Bacaan:
/---
Usai melihat-lihat proses pembuatan batik motif khas Samin, kami melanjutkan perjalanan kami. Tidak jauh dari rumah Kepala Desa Klopoduwur, mobil kami berbelok memasuki jalanan beton dengan lebar sekitar 2 meter dengan pemandangan pepohonan jati di bagian kanan dan kiri jalan. Tidak lama setelah itu, mobil kami disambut sebuah pendopo berwarna coklat nan megah. Pendopo yang dikenal sebagai Pendopo Sedulur Sikep Samin Karangpace, menandakan kita sudah sampai ke tempat Masyarakat Samin bermukim. Selain menjadi tempat beristirahat para wisatawan, pendopo ini juga digunakan warga Samin untuk berkumpul pada hari-hari tertentu.
Pendopo Sedulur Sikep Samin Karangpace siap menyambut wisatawan
Komunitas ini masih memegang ajaran Samin hingga kini. Ajaran Samin yang terkenal di Blora dan sekitarnya tidak lepas dari sosok Samin Surosentiko, putra Raden Surowijoyo, yang dikenal sebagai perintis gerakan Saminisme di daerah Blora dan sekitarnya. Masyarakat Samin Desa Klopoduwur lebih senang untuk disebut dengan sebutan Sedulur Sikep. Samin adalah nama komunitasnya dan sikep dikenal sebagai kepribadian yang dilakukan, diyakini benar dan membawa ketentraman lahir batin. Komunitas Samin Sedulur Sikep mengutamakan kejujuran, kegotongroyongan dan mempunyai keserdahanaan serta etos kerja yang tinggi. Ajaran ini tidak lepas dari peran Mbah Engkrek, salah satu penerus ajaran Sikep Samin Surosentiko. 

Sederhana namun penuh dengan nilai, itulah salah satu yang saya tangkap dari ajaran Sedulur Sikep. Hal ini juga tercermin pada rumah adat masyarakat Samin, Rumah Gelam. Kali ini kami berkesempatan untuk melihat dan masuk ke dalam salah satu rumah Gelam yang ada di desa ini. Rumah sederhana dengan kayu jati sebagai bahan utama pembuatannya. Rumah ini hanya memiliki satu buah pintu di bagian depan rumah. Ternyata rumah dengan satu pintu ini memiliki filosofi tersendiri bahwa masyarakat Samin Sedulur Sikep harus jujur dan tidak boleh "tolah-toleh" selama menjalani hidup. Rumah yang tidak memiliki ini masih beralaskan tanah. Cara masak pun masih menggunakan cara yang tradisional. Mereka masih menggunakan Pawon yang terdiri dari dua tungku, yang digunakan untuk masak, dengan ranting kayu sebagai bahan bakarnya. Persediaan air pun mereka masih ambil secara langsung dari sumber mata air yang jaraknya sekitar 7 km dari rumah, yang kemudian dimasukan ke dalam Genuk yang terbuat dari tanah liat. Beberapa hal unik lainnya bisa saya temukan di dalam rumah Gelam ini, salah satunya adanya rumah rayap yang dibiarkan tumbuh besar di salah satu pojok rumah. Rumah rayap ini menurut kepercayaan mereka dapat membawa rezeki bagi pemilik rumah. Mereka pun memperlakukan binatang ternak layaknya keluarga mereka sendiri, dengan mendirikan ruangan khusus untuk binatang ternak mereka di dalam rumah.
\---
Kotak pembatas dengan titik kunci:
/---
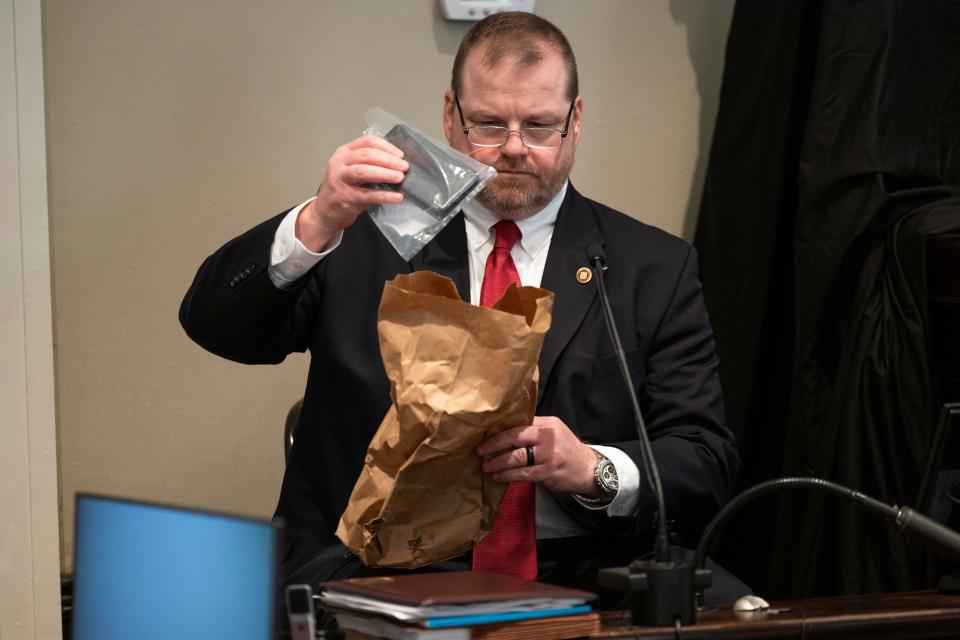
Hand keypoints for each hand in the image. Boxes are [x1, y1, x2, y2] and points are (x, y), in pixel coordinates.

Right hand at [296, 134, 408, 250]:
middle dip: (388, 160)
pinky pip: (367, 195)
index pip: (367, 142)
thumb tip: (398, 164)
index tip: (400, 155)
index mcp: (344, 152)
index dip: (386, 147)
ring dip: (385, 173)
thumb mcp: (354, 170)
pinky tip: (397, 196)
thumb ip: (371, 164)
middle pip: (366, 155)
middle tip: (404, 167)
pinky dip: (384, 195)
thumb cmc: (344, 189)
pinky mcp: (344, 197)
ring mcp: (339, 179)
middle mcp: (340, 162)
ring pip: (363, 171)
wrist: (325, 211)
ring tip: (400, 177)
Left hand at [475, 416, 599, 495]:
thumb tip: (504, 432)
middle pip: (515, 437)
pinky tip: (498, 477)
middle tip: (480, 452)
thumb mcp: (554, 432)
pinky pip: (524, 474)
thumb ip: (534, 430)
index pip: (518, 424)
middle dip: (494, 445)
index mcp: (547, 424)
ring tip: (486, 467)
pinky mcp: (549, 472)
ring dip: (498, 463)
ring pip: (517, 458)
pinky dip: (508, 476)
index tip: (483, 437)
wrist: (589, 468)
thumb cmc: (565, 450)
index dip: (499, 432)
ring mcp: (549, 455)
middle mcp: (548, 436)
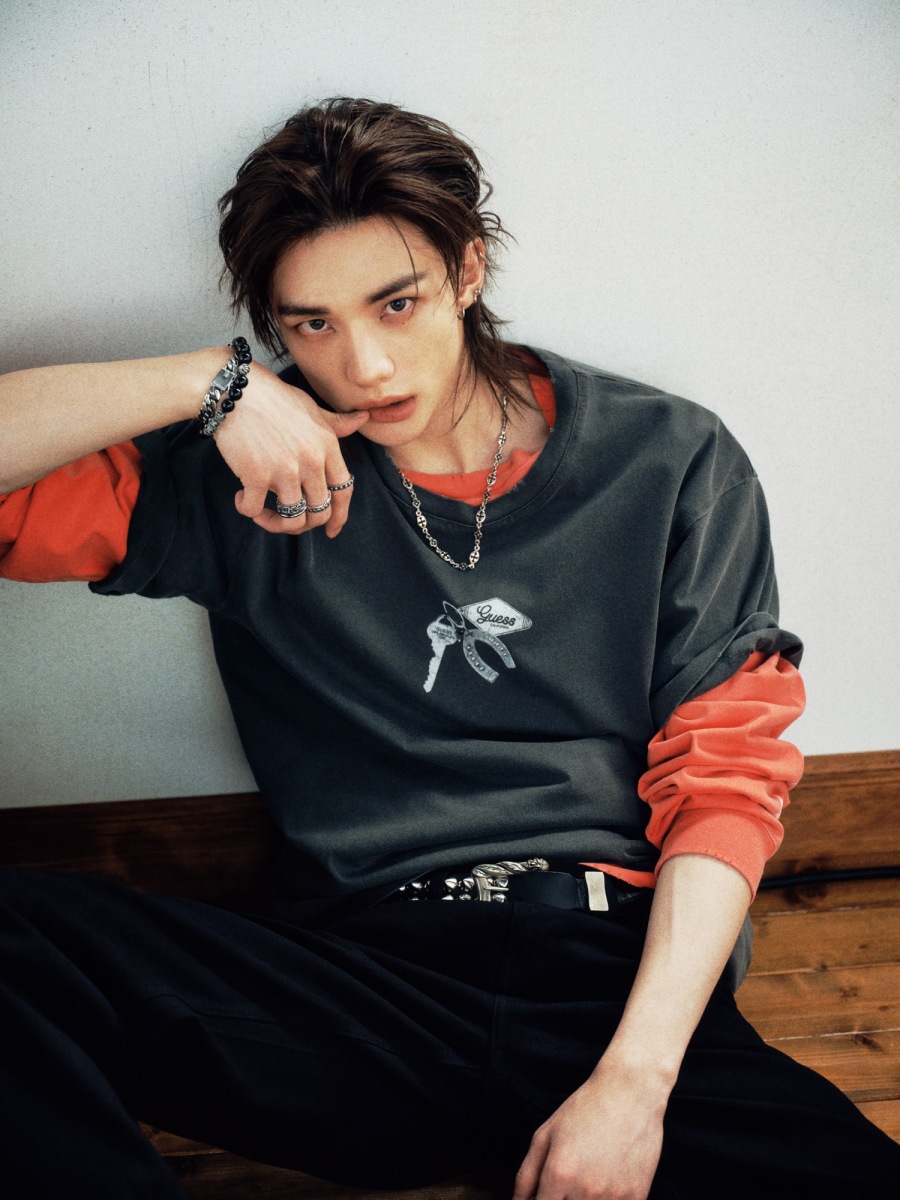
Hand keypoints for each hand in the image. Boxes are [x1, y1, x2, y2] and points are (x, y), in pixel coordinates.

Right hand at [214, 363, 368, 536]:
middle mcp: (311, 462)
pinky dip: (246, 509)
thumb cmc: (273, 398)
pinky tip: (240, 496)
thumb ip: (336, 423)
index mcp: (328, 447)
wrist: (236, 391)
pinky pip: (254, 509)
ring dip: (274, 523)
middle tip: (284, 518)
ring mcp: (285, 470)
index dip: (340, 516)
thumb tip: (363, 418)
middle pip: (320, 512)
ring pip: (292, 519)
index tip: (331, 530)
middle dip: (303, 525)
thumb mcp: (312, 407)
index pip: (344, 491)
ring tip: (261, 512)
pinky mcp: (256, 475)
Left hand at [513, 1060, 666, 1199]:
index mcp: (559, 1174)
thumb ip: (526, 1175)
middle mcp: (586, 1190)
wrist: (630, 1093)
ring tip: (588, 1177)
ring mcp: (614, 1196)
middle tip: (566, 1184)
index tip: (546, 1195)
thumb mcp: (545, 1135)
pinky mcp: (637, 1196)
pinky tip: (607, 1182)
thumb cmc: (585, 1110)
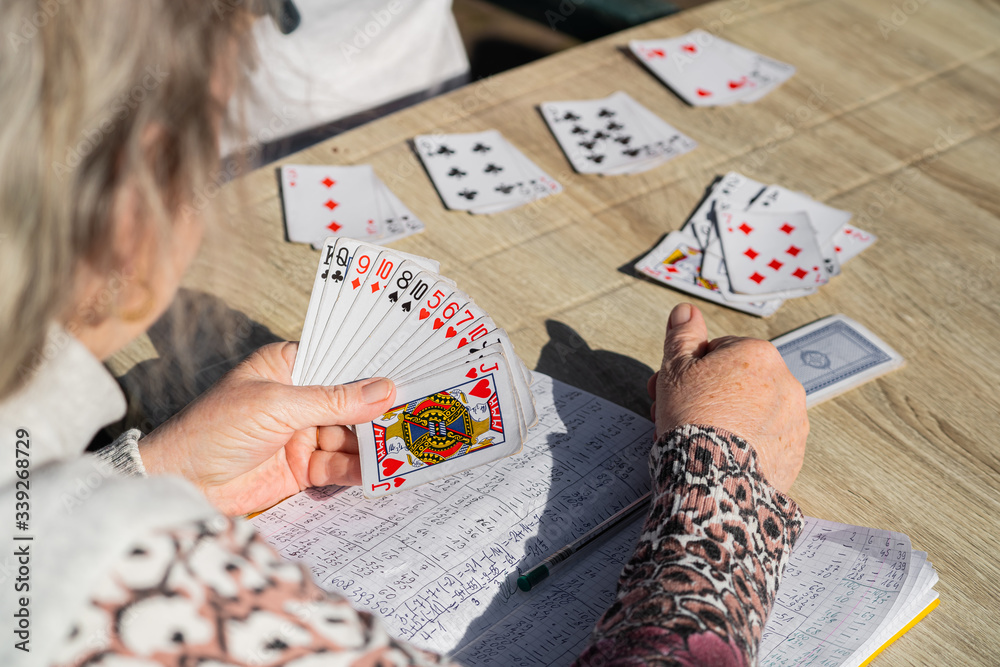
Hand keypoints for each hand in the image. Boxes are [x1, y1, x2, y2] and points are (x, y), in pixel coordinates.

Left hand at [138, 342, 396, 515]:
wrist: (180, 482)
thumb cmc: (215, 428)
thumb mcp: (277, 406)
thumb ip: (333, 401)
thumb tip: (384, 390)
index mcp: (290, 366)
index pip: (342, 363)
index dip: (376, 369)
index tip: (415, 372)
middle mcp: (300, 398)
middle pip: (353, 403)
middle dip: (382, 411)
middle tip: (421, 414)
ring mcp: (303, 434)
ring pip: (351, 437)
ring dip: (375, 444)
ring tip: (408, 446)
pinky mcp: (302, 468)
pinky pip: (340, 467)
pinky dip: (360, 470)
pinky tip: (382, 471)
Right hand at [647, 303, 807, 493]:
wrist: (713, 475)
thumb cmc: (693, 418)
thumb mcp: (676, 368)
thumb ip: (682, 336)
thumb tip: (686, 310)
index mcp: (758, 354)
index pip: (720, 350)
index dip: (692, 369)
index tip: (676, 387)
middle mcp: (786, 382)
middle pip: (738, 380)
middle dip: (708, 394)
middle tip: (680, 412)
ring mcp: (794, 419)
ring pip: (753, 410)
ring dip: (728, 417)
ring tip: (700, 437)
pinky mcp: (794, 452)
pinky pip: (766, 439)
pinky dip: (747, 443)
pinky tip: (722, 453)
\---
/---
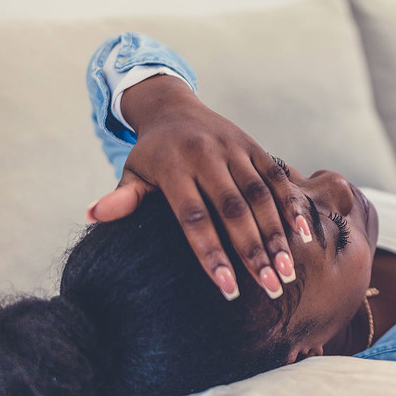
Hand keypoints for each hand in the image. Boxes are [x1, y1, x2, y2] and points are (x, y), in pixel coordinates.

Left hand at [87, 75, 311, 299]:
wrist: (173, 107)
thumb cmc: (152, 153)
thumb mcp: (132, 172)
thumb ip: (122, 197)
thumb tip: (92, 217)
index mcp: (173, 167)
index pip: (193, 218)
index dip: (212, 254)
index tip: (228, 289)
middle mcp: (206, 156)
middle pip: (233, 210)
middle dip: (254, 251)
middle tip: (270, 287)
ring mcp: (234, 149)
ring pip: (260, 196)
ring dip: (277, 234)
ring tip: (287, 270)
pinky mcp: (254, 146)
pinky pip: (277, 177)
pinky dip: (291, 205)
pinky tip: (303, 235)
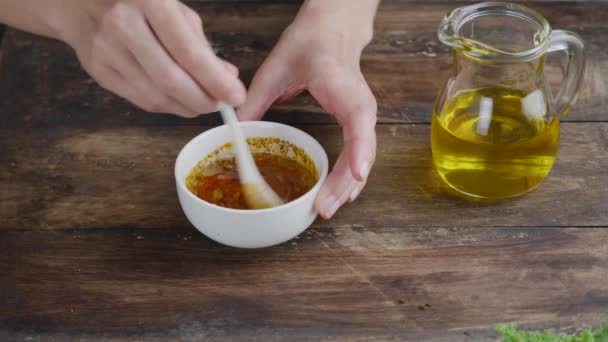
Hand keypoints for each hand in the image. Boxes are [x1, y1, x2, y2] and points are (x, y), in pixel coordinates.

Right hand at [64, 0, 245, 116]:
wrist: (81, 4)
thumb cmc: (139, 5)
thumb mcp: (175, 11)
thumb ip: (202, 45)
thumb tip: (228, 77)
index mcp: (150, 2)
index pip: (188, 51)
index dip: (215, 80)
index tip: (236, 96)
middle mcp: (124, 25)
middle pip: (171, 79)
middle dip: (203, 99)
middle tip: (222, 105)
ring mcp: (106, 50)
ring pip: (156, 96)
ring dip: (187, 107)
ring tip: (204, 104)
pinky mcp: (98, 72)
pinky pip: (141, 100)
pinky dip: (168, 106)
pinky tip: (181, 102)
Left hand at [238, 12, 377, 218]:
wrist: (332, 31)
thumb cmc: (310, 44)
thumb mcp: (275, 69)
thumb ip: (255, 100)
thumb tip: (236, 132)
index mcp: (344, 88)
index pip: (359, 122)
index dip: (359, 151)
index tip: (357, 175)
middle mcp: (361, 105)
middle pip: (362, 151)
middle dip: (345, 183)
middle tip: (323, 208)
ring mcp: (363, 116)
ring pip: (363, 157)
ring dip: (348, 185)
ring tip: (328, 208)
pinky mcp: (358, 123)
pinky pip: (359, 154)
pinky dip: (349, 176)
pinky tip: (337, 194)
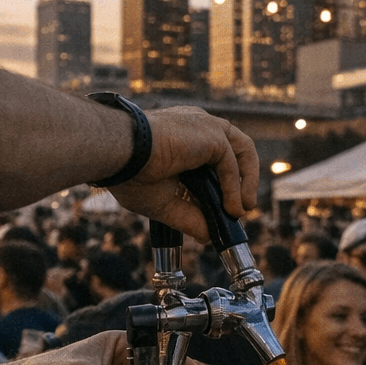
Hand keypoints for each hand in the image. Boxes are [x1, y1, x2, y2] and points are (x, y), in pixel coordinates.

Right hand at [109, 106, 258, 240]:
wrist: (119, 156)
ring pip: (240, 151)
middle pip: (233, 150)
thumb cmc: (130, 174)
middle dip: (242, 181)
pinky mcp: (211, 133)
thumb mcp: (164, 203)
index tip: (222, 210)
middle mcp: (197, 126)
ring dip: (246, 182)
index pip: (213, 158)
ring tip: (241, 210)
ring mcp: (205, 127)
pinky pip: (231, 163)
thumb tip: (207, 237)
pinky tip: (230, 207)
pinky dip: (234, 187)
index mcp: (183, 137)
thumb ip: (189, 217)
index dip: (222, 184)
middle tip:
\---
Tugas A: Tentukan apakah setiap pernyataan berikut sesuai dengan bacaan, lalu kutip kata-kata bacaan yang menjadi dasarnya: (i) Rumah Gelam hanya memiliki satu pintu di bagian depan; (ii) air diambil dari sumber mata air yang berjarak sekitar 5 km dari rumah; (iii) Masyarakat Samin Desa Klopoduwur lebih senang disebut Sedulur Sikep.
Tugas B: Menurut bacaan, Samin Surosentiko adalah putra siapa?
Tugas C: Salin dari bacaan bagian yang dimulai dari "Pendopo Sedulur Sikep Samin Karangpace siap" sampai dengan "Sikep Samin Surosentiko.".

Jawaban A:
(i) Ya: "Rumah ini hanya memiliki satu buah pintu di bagian depan rumah."
(ii) Tidak: "sumber mata air yang jaraknya sekitar 7 km dari rumah"
(iii) Ya: "Masyarakat Samin Desa Klopoduwur lebih senang untuk disebut dengan sebutan Sedulur Sikep."

Jawaban B: Samin Surosentiko adalah putra Raden Surowijoyo.

Jawaban C:
Pendopo Sedulur Sikep Samin Karangpace siap menyambut wisatawan
Komunitas ini masih memegang ajaran Samin hingga kini. Ajaran Samin yang terkenal di Blora dan sekitarnya tidak lepas dari sosok Samin Surosentiko, putra Raden Surowijoyo, yang dikenal sebagai perintis gerakan Saminisme di daerah Blora dan sekitarnya. Masyarakat Samin Desa Klopoduwur lebih senang untuk disebut dengan sebutan Sedulur Sikep. Samin adalah nama komunitasnya dan sikep dikenal sebagai kepribadian yang dilakukan, diyakini benar dan membawa ketentraman lahir batin. Komunitas Samin Sedulur Sikep mengutamakan kejujuran, kegotongroyongan dan mempunyai keserdahanaan serta etos kerja yang tinggi. Ajaran ini tidak lepas dari peran Mbah Engkrek, salah satu penerus ajaran Sikep Samin Surosentiko.